CFA
- Full name: Clube de Futebol da Amazônia
- Founded: 17 January 2001; 24 years ago
- Dissolved: 2008; 17 years ago
- Ground: Estádio Aluízio Ferreira, Porto Velho, Rondônia state, Brazil
- Capacity: 7,000
| Home colours | Away colours |

= Clube de Futebol da Amazônia =

Brazilian football club

Clube de Futebol da Amazônia, commonly known as CFA, was a Brazilian football club based in Porto Velho, Rondônia state.
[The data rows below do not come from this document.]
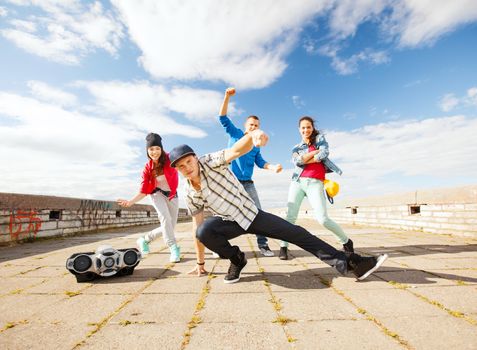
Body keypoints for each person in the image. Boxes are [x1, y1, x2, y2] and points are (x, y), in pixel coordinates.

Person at [168, 129, 388, 284]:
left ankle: (352, 264)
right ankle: (237, 259)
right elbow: (196, 227)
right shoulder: (188, 191)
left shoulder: (210, 161)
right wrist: (200, 263)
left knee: (297, 233)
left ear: (195, 158)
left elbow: (235, 150)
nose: (186, 168)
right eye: (180, 166)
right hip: (228, 222)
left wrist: (253, 136)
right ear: (177, 170)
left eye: (188, 162)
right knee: (203, 230)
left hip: (251, 214)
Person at [218, 87, 282, 257]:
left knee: (258, 213)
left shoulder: (255, 146)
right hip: (231, 182)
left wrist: (272, 167)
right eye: (251, 124)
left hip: (248, 184)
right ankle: (219, 246)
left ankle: (263, 245)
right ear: (246, 126)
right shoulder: (236, 134)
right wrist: (226, 97)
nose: (253, 127)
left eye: (256, 125)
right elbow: (222, 118)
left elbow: (260, 162)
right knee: (225, 214)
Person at [278, 116, 354, 260]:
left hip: (315, 182)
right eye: (303, 128)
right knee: (290, 217)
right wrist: (314, 153)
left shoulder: (320, 139)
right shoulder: (296, 147)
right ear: (299, 130)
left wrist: (306, 158)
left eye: (308, 127)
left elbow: (324, 153)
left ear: (312, 128)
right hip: (297, 182)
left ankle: (346, 241)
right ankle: (283, 247)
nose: (306, 130)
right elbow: (296, 161)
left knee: (323, 219)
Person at [117, 133, 182, 264]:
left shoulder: (170, 158)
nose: (154, 152)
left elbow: (185, 161)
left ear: (161, 149)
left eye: (157, 148)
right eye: (151, 149)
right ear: (147, 151)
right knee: (165, 218)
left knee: (170, 225)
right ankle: (173, 248)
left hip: (172, 195)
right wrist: (130, 202)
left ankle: (145, 239)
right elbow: (144, 190)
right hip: (156, 194)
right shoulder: (147, 168)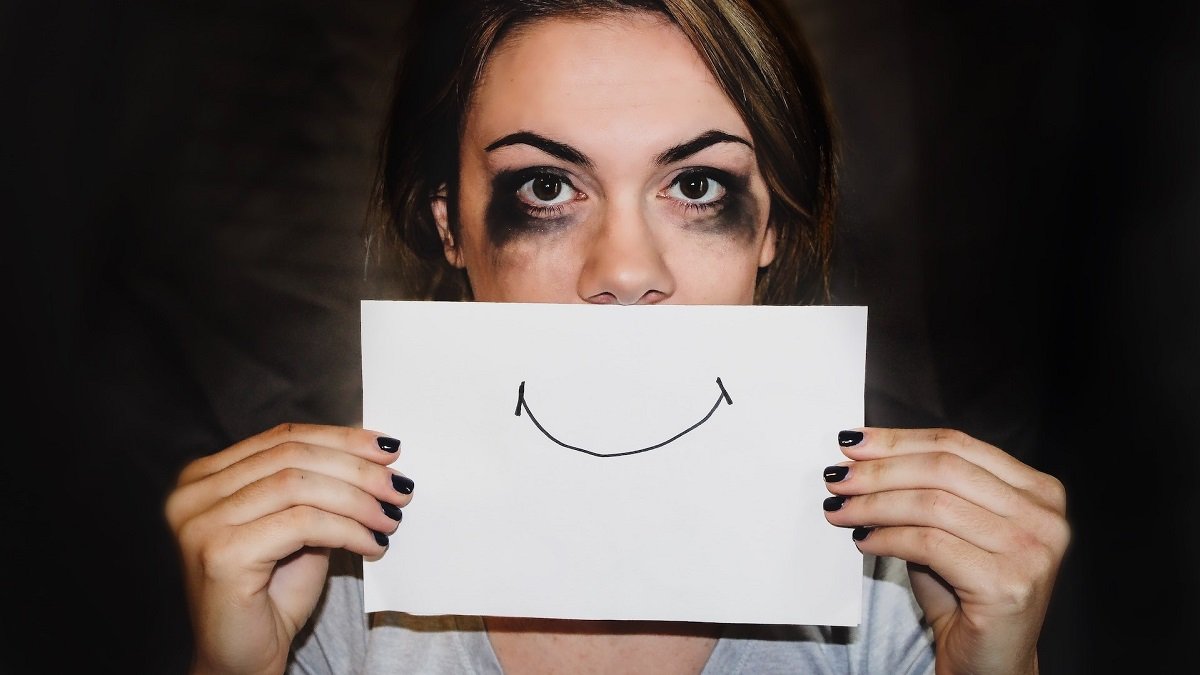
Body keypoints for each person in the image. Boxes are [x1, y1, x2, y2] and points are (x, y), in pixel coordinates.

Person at [165, 0, 1070, 673]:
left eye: (698, 186)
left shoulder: (901, 599)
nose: (626, 269)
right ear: (452, 227)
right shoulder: (320, 596)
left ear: (771, 228)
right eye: (546, 187)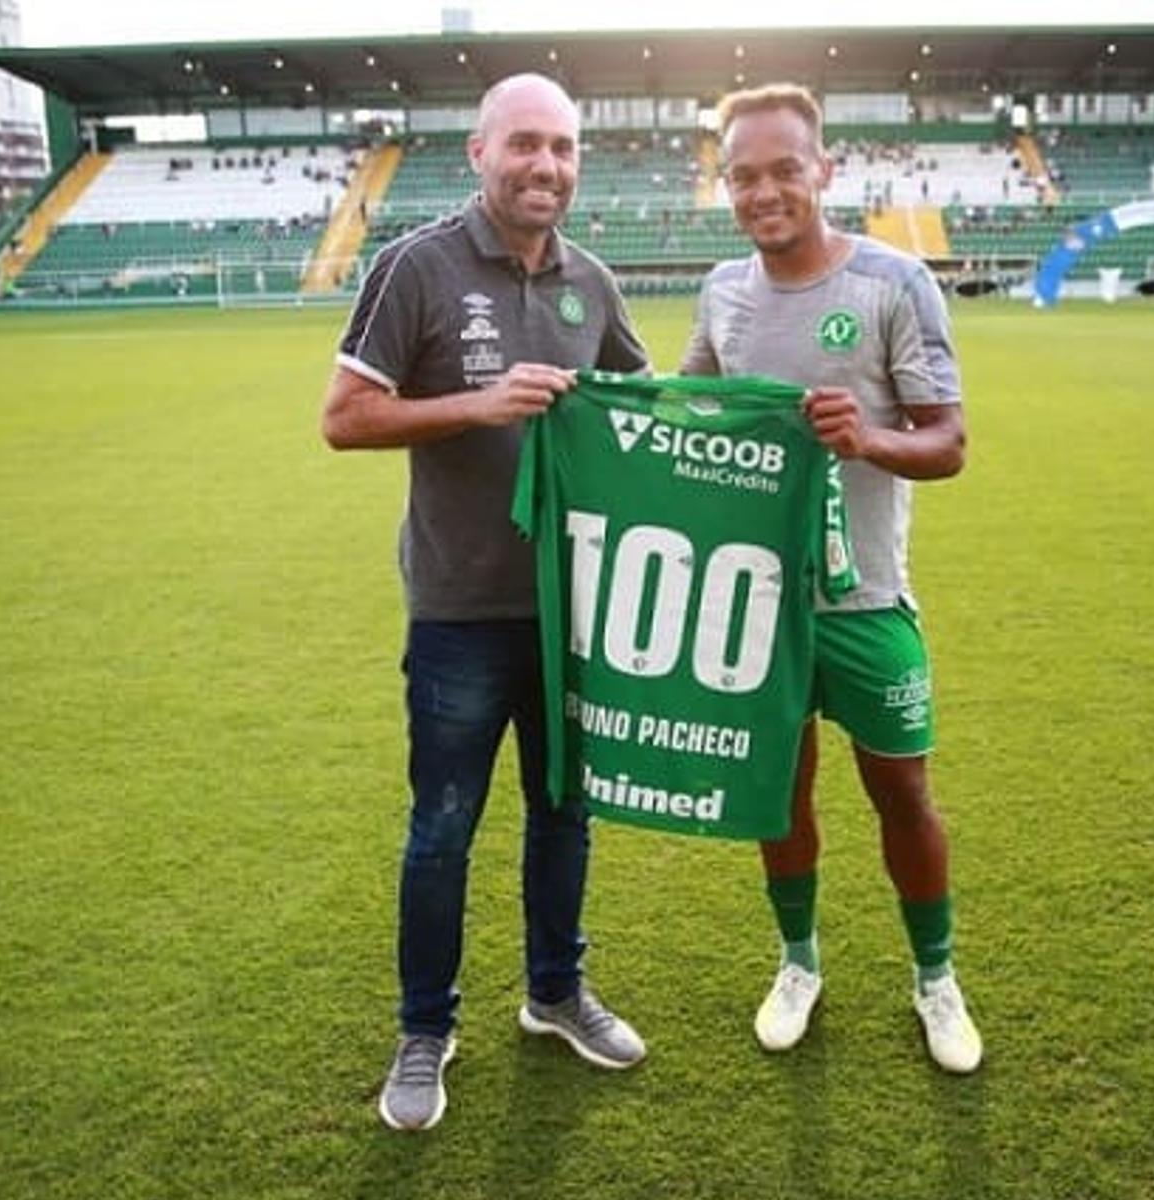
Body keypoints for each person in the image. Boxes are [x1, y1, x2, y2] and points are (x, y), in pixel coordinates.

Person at [320, 73, 652, 1133]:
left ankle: (555, 993)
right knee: (443, 827)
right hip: (459, 611)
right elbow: (344, 418)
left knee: (565, 816)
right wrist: (482, 402)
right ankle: (426, 1028)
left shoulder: (591, 283)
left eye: (562, 147)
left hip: (571, 615)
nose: (545, 165)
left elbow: (641, 411)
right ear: (478, 152)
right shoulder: (414, 266)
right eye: (525, 145)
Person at [679, 83, 982, 1074]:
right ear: (725, 185)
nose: (763, 191)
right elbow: (691, 417)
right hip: (762, 607)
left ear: (824, 171)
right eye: (743, 175)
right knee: (778, 795)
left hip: (867, 602)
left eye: (782, 170)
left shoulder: (895, 284)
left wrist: (872, 436)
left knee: (904, 791)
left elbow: (949, 443)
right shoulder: (722, 292)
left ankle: (935, 977)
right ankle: (798, 961)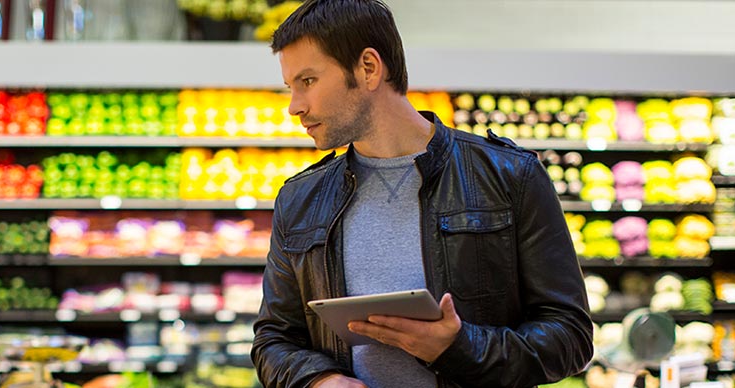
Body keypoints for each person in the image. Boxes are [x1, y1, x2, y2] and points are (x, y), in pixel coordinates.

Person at [250, 1, 594, 387]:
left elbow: (570, 338)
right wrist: (319, 380)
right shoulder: (300, 200)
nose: (295, 106)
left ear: (368, 68)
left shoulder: (511, 177)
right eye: (290, 87)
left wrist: (458, 347)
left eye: (308, 81)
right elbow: (273, 339)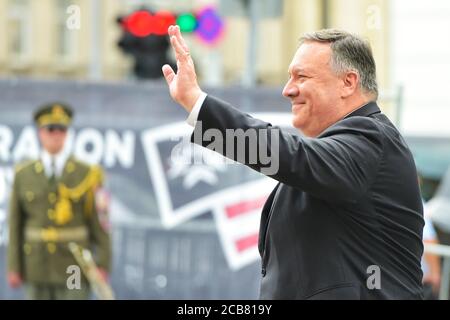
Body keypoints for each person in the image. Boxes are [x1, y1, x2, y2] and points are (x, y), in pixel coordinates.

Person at [162, 26, 424, 299]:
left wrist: (196, 102)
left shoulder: (372, 139)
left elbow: (292, 157)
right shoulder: (348, 149)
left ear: (348, 82)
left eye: (302, 76)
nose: (288, 90)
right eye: (289, 77)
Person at [7, 103, 111, 300]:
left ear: (67, 133)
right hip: (36, 265)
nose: (56, 134)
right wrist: (14, 266)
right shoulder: (23, 174)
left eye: (61, 129)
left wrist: (103, 263)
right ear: (40, 133)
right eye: (50, 129)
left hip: (74, 265)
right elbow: (15, 224)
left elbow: (102, 223)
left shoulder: (88, 173)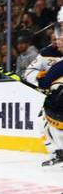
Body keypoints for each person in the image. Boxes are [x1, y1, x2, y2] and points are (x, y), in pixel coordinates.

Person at [24, 24, 63, 167]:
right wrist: (38, 79)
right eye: (54, 39)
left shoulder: (59, 65)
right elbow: (29, 74)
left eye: (59, 39)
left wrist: (44, 82)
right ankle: (58, 152)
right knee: (44, 122)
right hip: (56, 98)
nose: (56, 42)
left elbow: (45, 81)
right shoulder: (46, 53)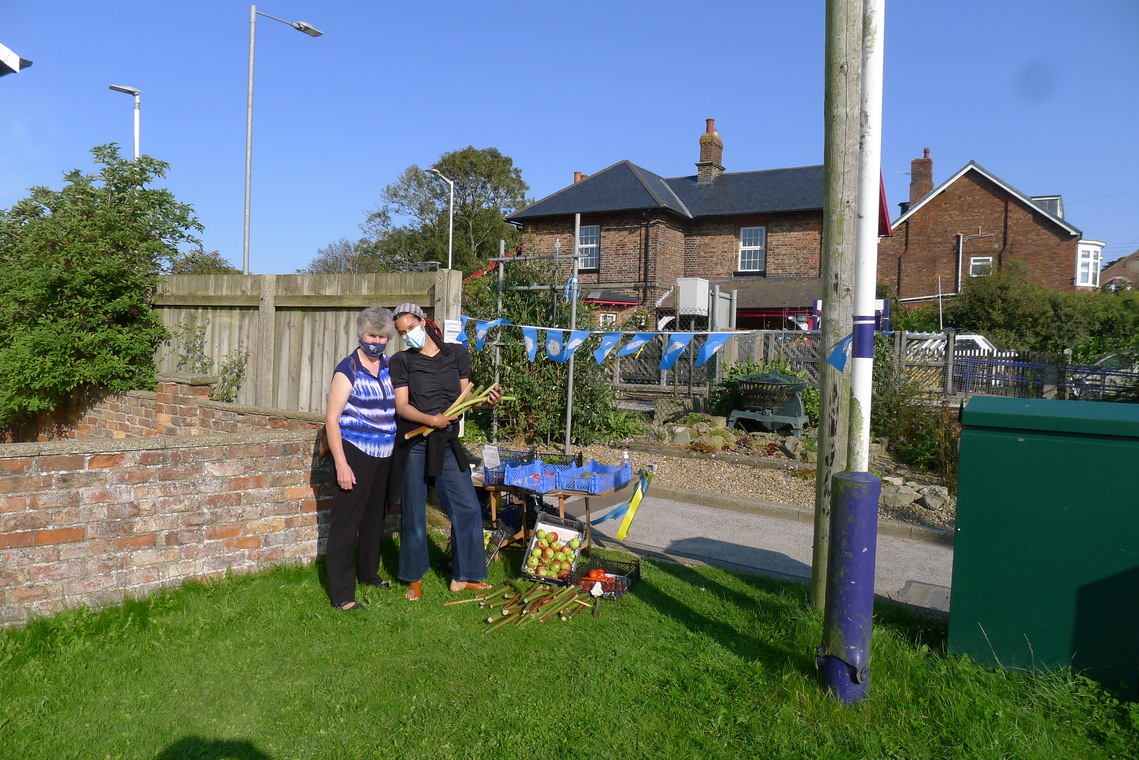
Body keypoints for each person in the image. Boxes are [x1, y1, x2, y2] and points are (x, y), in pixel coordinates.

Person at [390, 302, 502, 601]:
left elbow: (466, 399)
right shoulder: (401, 361)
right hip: (414, 444)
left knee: (467, 508)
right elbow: (402, 406)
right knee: (414, 512)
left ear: (423, 322)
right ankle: (414, 578)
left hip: (447, 444)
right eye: (402, 333)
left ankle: (464, 577)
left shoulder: (456, 354)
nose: (408, 335)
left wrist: (487, 402)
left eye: (411, 327)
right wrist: (431, 420)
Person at [323, 305, 399, 611]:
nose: (377, 342)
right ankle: (343, 594)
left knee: (374, 520)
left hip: (385, 454)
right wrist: (341, 464)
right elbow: (331, 420)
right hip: (355, 453)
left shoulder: (391, 366)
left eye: (382, 337)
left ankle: (369, 573)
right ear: (361, 334)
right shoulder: (348, 369)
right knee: (346, 525)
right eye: (372, 335)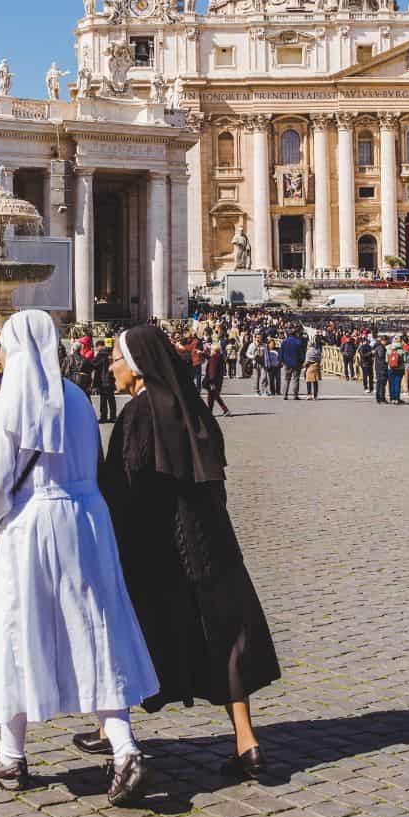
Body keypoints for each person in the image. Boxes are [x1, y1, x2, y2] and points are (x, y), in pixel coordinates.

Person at [0, 310, 158, 806]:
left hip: (29, 526)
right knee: (96, 631)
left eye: (4, 347)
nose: (1, 356)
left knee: (16, 632)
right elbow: (92, 461)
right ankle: (125, 748)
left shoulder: (7, 403)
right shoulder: (75, 398)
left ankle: (10, 755)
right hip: (86, 522)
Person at [82, 324, 280, 779]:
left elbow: (123, 487)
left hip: (156, 547)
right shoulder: (195, 410)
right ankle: (247, 742)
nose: (109, 367)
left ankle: (113, 729)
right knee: (224, 636)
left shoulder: (136, 415)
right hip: (211, 543)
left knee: (126, 631)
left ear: (135, 366)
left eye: (115, 358)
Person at [203, 343, 232, 415]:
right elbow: (209, 357)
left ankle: (210, 412)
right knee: (215, 396)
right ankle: (225, 410)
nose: (210, 351)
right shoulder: (219, 357)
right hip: (218, 380)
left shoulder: (214, 358)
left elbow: (212, 371)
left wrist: (211, 382)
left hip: (213, 381)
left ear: (214, 351)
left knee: (211, 396)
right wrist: (203, 353)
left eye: (211, 350)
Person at [94, 339, 118, 423]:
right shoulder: (111, 353)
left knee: (103, 399)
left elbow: (93, 364)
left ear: (99, 346)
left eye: (96, 347)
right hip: (111, 379)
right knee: (111, 399)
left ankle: (104, 417)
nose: (96, 349)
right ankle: (113, 416)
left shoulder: (100, 355)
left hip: (103, 380)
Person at [280, 326, 305, 400]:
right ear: (295, 334)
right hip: (296, 363)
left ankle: (285, 395)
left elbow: (281, 352)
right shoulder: (298, 342)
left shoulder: (284, 341)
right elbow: (302, 354)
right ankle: (295, 395)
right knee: (295, 379)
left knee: (286, 379)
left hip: (287, 363)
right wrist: (302, 362)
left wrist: (282, 361)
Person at [386, 336, 406, 404]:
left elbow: (386, 360)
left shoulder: (389, 348)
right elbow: (405, 360)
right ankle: (397, 398)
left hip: (391, 368)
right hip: (400, 368)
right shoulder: (402, 349)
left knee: (391, 384)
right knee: (397, 383)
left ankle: (392, 399)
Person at [373, 334, 389, 404]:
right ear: (384, 340)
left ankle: (379, 398)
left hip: (378, 366)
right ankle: (381, 398)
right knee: (382, 383)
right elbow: (381, 355)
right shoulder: (381, 347)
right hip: (381, 366)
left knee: (379, 382)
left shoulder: (378, 346)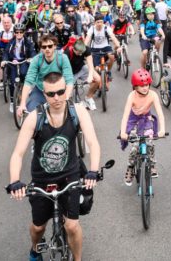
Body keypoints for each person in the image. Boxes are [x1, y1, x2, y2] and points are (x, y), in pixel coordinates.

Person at [7, 72, 101, 261]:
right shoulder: (35, 118)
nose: (56, 97)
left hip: (70, 176)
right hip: (42, 179)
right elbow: (18, 153)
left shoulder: (78, 111)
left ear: (66, 89)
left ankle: (77, 259)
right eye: (51, 94)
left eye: (60, 92)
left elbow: (93, 143)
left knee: (72, 225)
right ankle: (35, 250)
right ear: (44, 93)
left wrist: (93, 171)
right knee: (38, 227)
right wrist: (15, 181)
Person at [120, 69, 166, 185]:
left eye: (146, 85)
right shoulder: (132, 96)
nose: (145, 88)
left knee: (150, 142)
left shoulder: (153, 95)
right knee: (135, 146)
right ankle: (130, 167)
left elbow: (160, 113)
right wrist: (123, 132)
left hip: (146, 118)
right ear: (135, 87)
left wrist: (162, 129)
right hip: (133, 119)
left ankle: (152, 164)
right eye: (141, 86)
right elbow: (125, 115)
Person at [17, 34, 75, 117]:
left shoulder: (62, 58)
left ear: (55, 46)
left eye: (50, 46)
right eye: (44, 47)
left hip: (59, 91)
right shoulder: (36, 60)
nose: (47, 49)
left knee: (69, 114)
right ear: (41, 49)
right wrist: (22, 104)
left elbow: (69, 80)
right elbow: (28, 81)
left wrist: (66, 98)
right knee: (32, 112)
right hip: (41, 91)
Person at [2, 24, 37, 113]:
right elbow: (6, 52)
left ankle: (24, 87)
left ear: (24, 32)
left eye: (21, 32)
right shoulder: (11, 42)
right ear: (14, 33)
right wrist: (5, 60)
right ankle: (12, 101)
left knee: (23, 73)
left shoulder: (27, 42)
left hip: (23, 61)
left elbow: (32, 51)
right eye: (17, 32)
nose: (19, 34)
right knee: (12, 81)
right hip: (12, 62)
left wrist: (31, 58)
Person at [63, 38, 100, 111]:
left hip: (81, 68)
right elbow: (64, 69)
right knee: (67, 95)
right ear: (73, 49)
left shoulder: (86, 49)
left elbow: (90, 64)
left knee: (98, 79)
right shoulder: (67, 52)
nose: (81, 54)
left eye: (82, 52)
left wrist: (90, 76)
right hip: (70, 73)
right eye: (79, 52)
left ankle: (88, 98)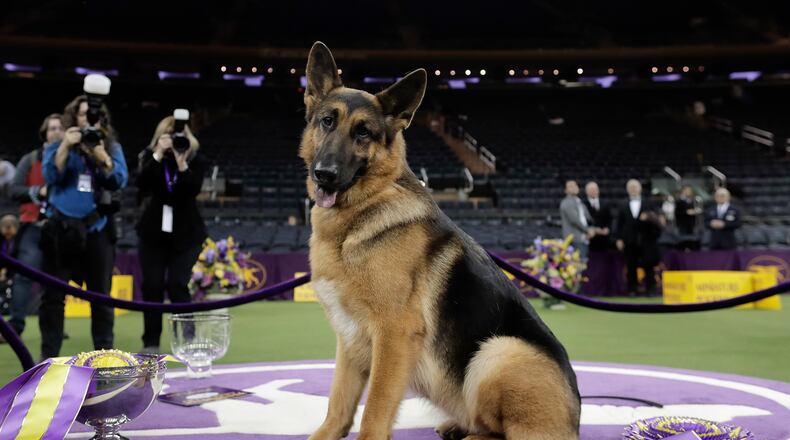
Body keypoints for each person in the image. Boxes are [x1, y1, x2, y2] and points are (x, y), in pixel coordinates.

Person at [39, 91, 128, 359]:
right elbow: (51, 175)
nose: (87, 117)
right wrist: (66, 145)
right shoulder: (57, 144)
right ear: (73, 117)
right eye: (81, 113)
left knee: (101, 299)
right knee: (53, 298)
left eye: (92, 113)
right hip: (61, 231)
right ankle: (48, 358)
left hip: (97, 230)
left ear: (101, 119)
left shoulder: (110, 146)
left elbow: (119, 180)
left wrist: (102, 156)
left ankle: (105, 359)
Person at [136, 115, 206, 353]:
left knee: (178, 284)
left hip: (187, 233)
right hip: (153, 232)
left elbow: (193, 189)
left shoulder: (196, 159)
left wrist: (182, 161)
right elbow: (142, 184)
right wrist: (157, 153)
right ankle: (151, 343)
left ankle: (187, 340)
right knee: (152, 286)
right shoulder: (149, 158)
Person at [6, 114, 64, 335]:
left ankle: (54, 329)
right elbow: (14, 190)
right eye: (51, 129)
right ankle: (15, 327)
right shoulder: (30, 160)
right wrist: (37, 191)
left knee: (58, 283)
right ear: (45, 133)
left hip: (61, 229)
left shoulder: (74, 160)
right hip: (33, 227)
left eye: (60, 128)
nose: (56, 132)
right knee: (24, 276)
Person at [615, 179, 664, 296]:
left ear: (640, 188)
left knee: (649, 266)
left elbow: (658, 222)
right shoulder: (622, 204)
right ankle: (632, 289)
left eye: (635, 187)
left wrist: (648, 217)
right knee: (631, 266)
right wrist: (618, 239)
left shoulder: (649, 203)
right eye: (630, 187)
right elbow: (619, 224)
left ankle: (651, 289)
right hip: (630, 241)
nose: (633, 189)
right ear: (627, 190)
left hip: (647, 240)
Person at [559, 180, 593, 260]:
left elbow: (588, 218)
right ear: (566, 190)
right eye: (570, 186)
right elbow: (574, 220)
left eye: (575, 185)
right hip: (574, 239)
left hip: (583, 238)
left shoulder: (579, 202)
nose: (574, 187)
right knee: (576, 265)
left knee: (583, 263)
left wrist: (592, 229)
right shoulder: (566, 202)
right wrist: (588, 230)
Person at [582, 181, 612, 252]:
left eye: (595, 189)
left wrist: (607, 228)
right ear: (586, 192)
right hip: (589, 238)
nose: (593, 191)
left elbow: (609, 219)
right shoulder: (582, 205)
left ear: (598, 191)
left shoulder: (605, 204)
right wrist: (592, 230)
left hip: (603, 239)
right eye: (591, 190)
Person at [674, 185, 702, 250]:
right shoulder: (678, 201)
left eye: (690, 190)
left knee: (692, 239)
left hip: (692, 223)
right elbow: (677, 212)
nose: (689, 192)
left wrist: (695, 211)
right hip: (682, 223)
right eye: (687, 190)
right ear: (683, 191)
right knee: (683, 240)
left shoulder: (693, 200)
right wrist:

They competed in the Série C and in the Copa do Brasil once.

==History==
The club was founded on January 17, 2001. CFA won the Campeonato Rondoniense in 2002, and the Torneio de Integração da Amazônia in 2003. The club competed in the Copa do Brasil in 2003, when they were eliminated in the Second Round by Bahia, after defeating Rio Branco-AC in the First Round. They competed in the Série C in 2003, when they were eliminated in the First Stage of the competition.

==Honours==
===Regional===
- Torneio de Integração da Amazônia
  - Winners (1): 2003

===State===
- Campeonato Rondoniense
  - Winners (1): 2002

==Stadium==

Clube de Futebol da Amazônia played their home games at Estádio Aluízio Ferreira. The stadium has a maximum capacity of 7,000 people.